◆ Stored data ◆
═══

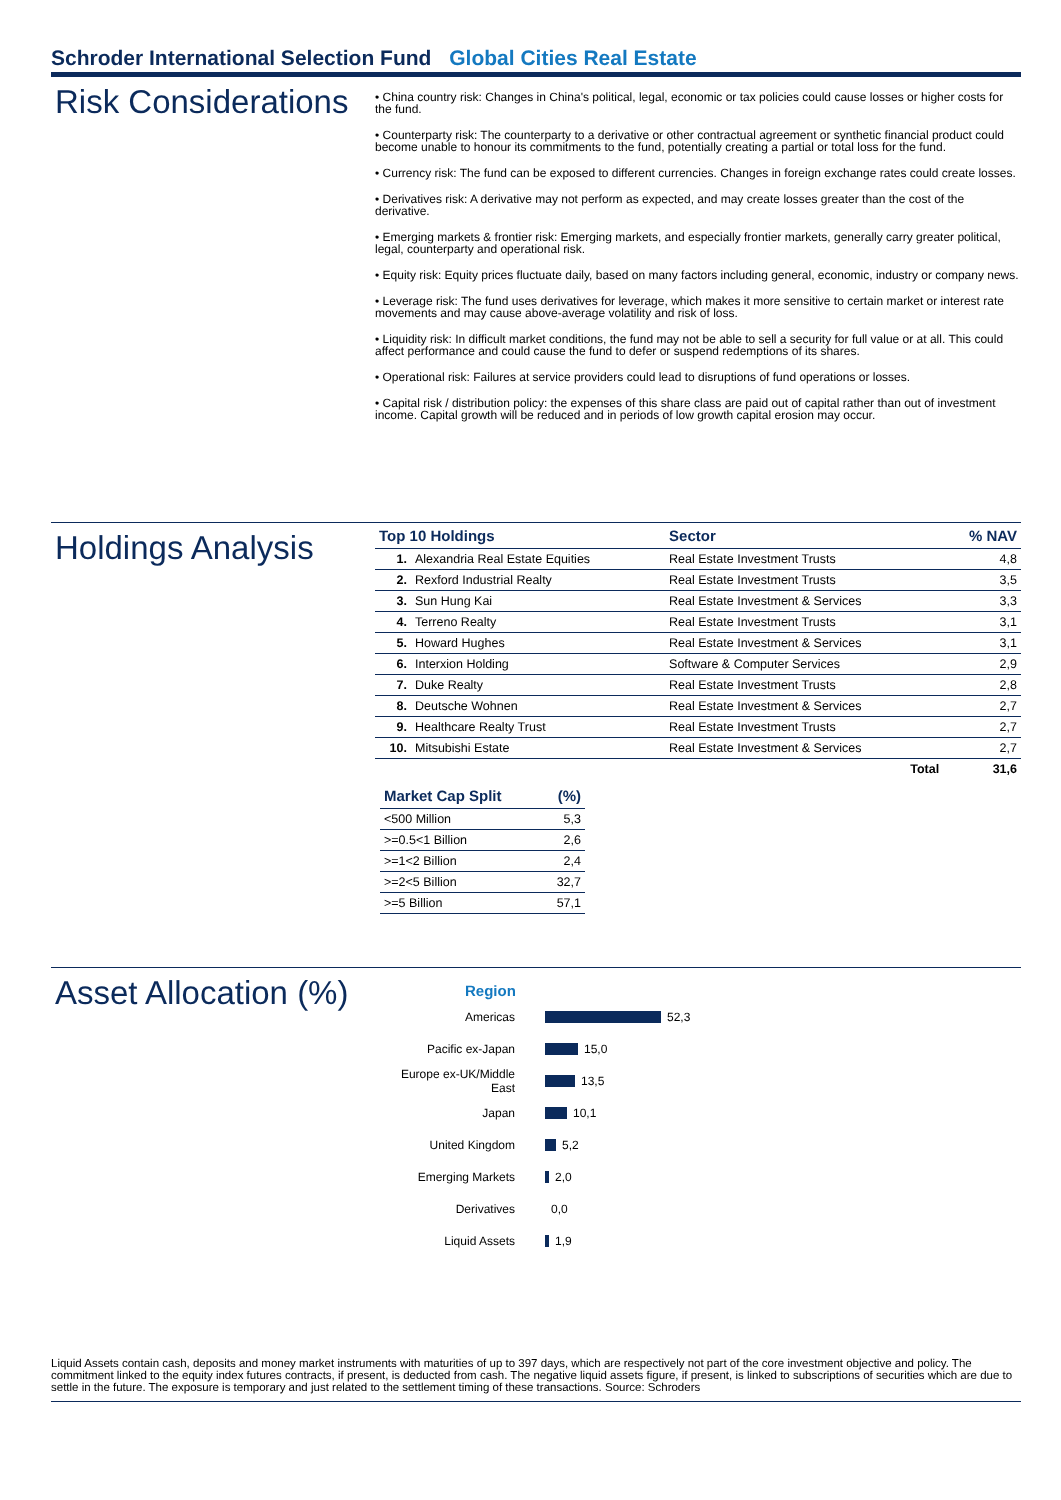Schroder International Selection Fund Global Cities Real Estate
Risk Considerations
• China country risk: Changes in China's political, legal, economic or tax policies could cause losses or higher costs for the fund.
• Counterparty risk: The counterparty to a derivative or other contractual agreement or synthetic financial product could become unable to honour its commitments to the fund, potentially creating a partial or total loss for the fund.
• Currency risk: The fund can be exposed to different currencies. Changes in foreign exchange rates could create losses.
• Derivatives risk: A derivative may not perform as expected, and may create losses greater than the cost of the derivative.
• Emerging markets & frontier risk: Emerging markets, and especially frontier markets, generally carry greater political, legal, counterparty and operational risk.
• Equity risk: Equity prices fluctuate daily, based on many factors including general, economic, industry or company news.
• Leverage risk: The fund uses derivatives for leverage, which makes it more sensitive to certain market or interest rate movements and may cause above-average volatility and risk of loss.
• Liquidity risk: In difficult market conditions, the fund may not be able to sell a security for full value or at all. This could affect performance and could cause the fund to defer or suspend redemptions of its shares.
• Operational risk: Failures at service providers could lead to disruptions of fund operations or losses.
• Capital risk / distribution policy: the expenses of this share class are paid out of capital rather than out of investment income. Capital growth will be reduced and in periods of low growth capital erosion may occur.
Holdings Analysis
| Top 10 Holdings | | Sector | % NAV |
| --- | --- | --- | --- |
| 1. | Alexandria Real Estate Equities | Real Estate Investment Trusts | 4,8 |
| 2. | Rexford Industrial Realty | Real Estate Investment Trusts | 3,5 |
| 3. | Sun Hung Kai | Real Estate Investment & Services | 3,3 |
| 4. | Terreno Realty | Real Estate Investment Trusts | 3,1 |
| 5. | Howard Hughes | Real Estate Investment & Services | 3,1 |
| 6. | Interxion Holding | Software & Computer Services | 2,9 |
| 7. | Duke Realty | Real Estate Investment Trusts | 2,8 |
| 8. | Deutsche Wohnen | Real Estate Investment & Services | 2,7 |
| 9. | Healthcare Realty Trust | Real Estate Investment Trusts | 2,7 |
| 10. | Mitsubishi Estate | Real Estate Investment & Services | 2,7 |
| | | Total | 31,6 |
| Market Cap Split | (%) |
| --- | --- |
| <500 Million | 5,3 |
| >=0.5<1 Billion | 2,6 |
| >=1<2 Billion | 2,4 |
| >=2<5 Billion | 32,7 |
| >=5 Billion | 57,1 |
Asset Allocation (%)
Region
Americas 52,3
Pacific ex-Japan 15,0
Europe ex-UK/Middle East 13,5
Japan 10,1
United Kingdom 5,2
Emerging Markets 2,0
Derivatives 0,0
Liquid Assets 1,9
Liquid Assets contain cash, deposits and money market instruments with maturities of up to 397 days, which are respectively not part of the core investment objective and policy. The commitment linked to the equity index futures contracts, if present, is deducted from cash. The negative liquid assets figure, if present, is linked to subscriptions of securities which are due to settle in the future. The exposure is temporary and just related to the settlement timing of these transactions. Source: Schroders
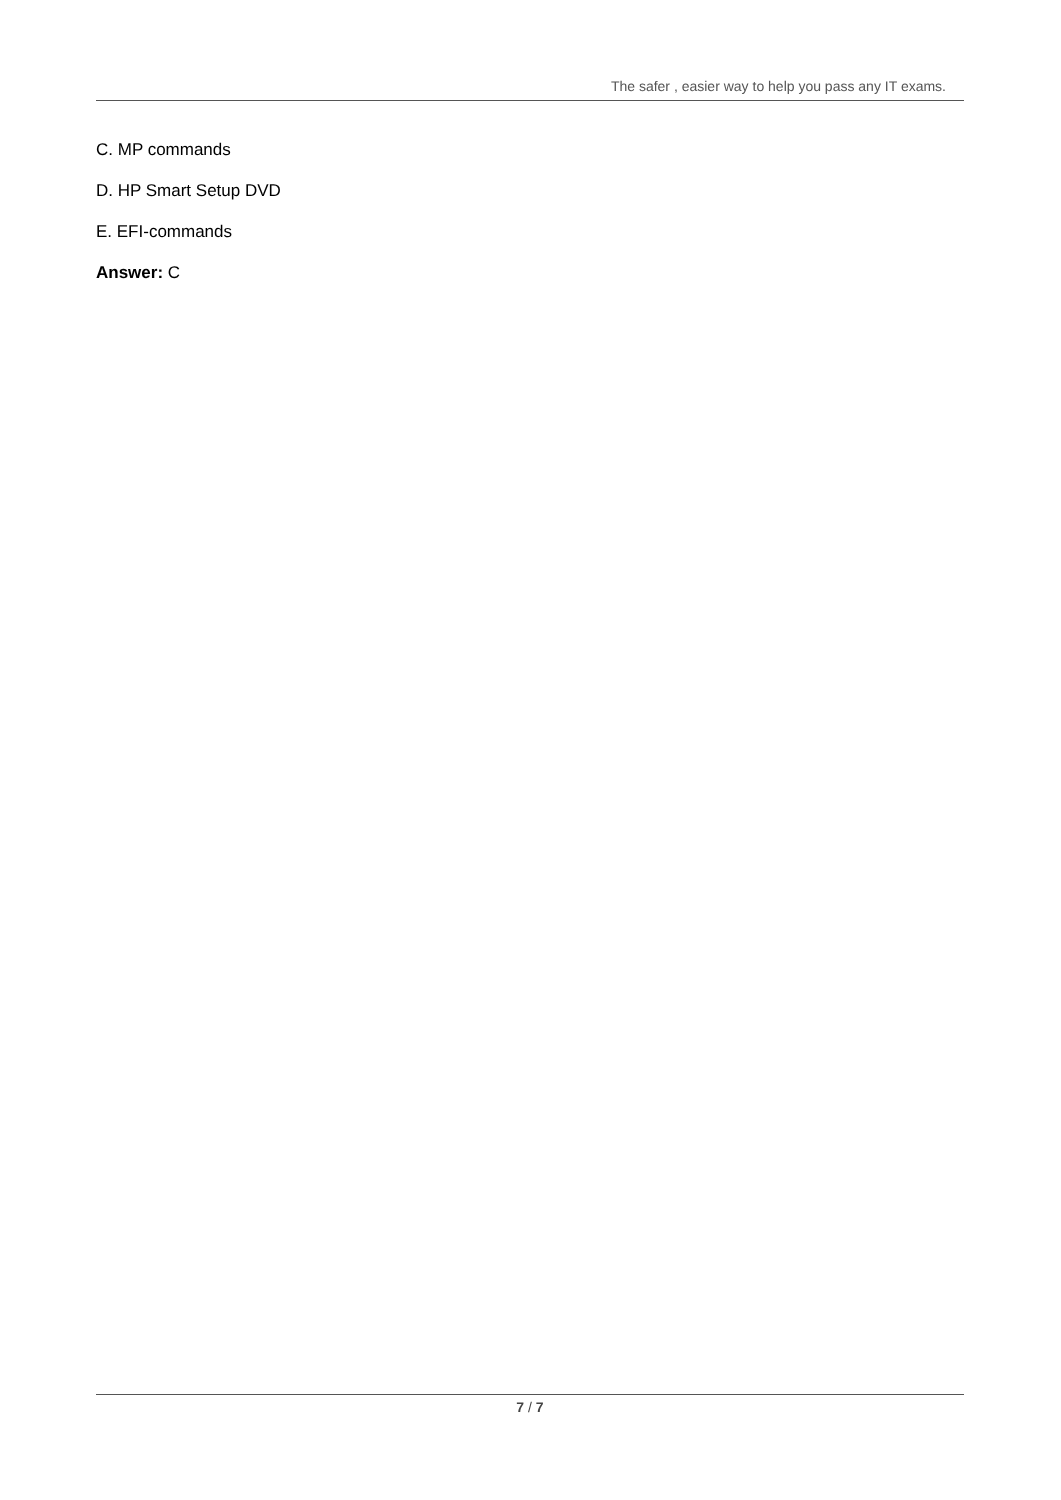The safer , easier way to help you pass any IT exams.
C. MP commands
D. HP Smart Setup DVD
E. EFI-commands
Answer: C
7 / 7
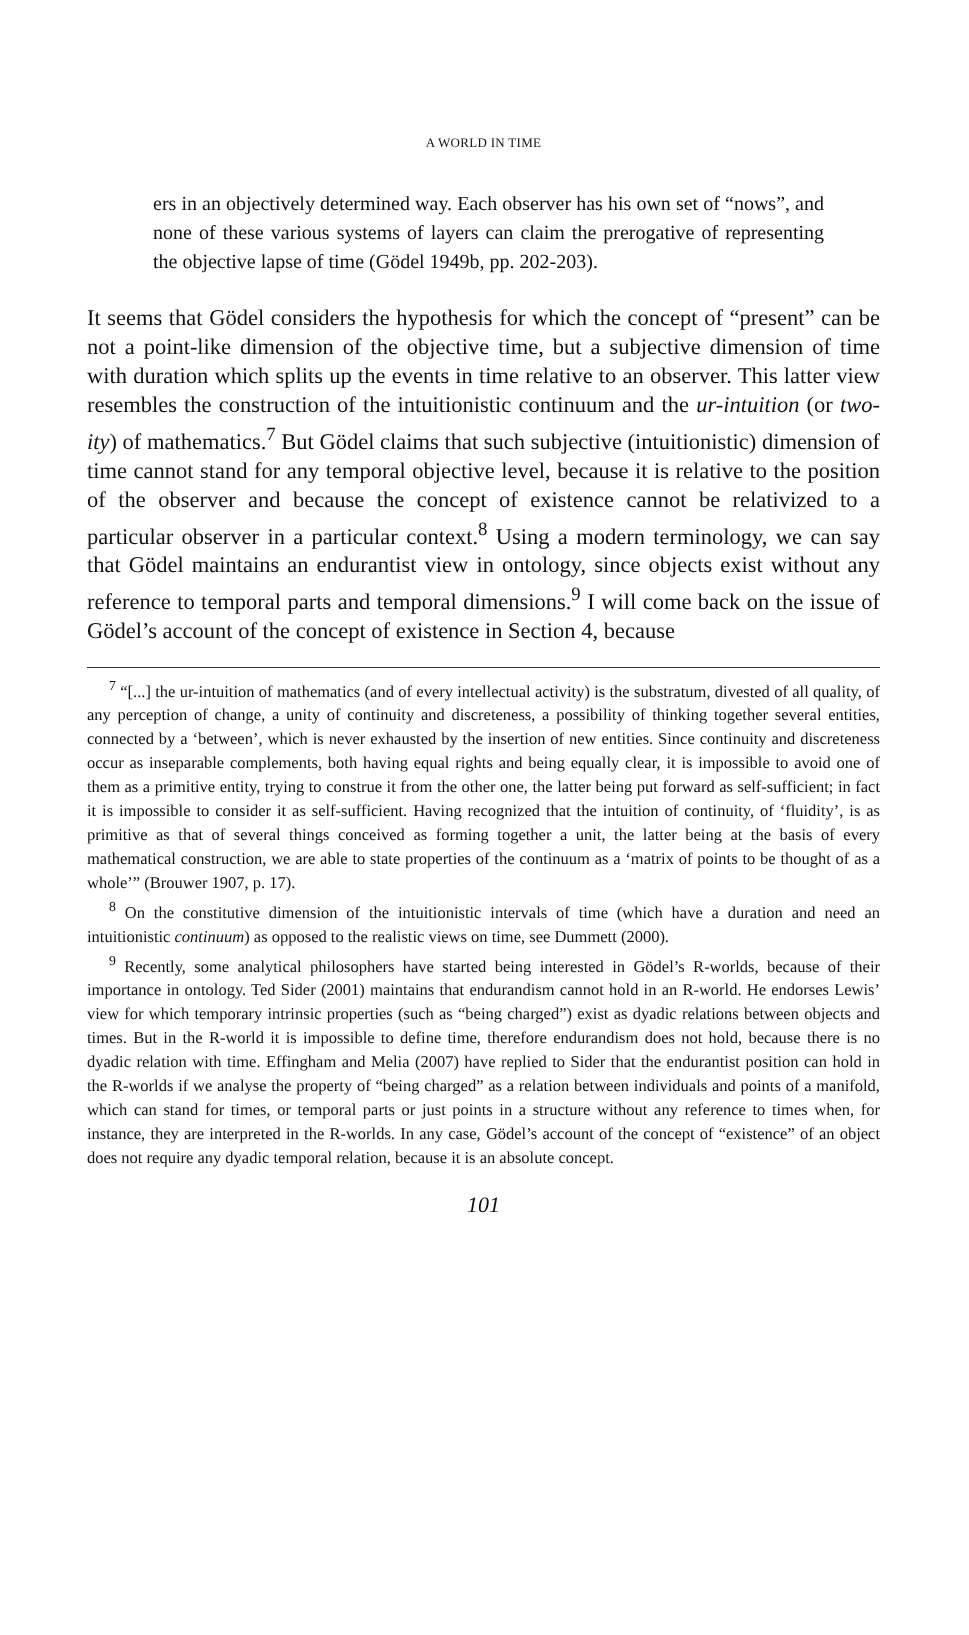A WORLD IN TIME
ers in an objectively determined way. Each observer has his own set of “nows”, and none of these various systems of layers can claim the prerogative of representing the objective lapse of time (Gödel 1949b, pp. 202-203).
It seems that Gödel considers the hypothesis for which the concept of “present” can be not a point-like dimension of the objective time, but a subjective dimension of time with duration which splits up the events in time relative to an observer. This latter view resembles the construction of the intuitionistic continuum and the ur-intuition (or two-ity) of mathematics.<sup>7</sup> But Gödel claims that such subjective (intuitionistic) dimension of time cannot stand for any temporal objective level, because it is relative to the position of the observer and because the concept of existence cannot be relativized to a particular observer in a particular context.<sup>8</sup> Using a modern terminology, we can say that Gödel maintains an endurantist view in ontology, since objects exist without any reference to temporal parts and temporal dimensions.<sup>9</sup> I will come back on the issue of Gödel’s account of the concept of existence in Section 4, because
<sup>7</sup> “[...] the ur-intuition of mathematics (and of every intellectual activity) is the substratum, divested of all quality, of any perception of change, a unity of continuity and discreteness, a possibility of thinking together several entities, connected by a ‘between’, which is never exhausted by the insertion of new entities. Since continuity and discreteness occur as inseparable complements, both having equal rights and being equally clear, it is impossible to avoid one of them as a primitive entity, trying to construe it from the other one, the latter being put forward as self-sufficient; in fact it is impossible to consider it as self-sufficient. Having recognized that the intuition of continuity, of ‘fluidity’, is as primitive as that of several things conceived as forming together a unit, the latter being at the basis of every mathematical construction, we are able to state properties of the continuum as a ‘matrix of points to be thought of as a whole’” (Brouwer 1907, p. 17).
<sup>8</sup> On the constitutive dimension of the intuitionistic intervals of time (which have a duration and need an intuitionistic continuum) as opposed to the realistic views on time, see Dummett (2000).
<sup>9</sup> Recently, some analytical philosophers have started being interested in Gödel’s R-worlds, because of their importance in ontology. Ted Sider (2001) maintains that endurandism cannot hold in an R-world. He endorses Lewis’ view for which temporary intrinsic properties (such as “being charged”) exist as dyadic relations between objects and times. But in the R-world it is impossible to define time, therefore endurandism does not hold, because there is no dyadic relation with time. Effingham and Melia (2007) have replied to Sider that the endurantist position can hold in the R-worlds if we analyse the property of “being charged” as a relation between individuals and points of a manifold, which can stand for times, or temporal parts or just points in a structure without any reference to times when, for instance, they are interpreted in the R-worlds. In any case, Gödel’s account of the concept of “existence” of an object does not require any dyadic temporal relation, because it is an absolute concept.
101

═══

◆ Work to be completed ◆
Only lines containing "Changes" belong in the answer; copy every such line from the records.

◆ Answer box ◆
• China country risk: Changes in China's political, legal, economic or tax policies could cause losses or higher costs for the fund.
• Currency risk: The fund can be exposed to different currencies. Changes in foreign exchange rates could create losses.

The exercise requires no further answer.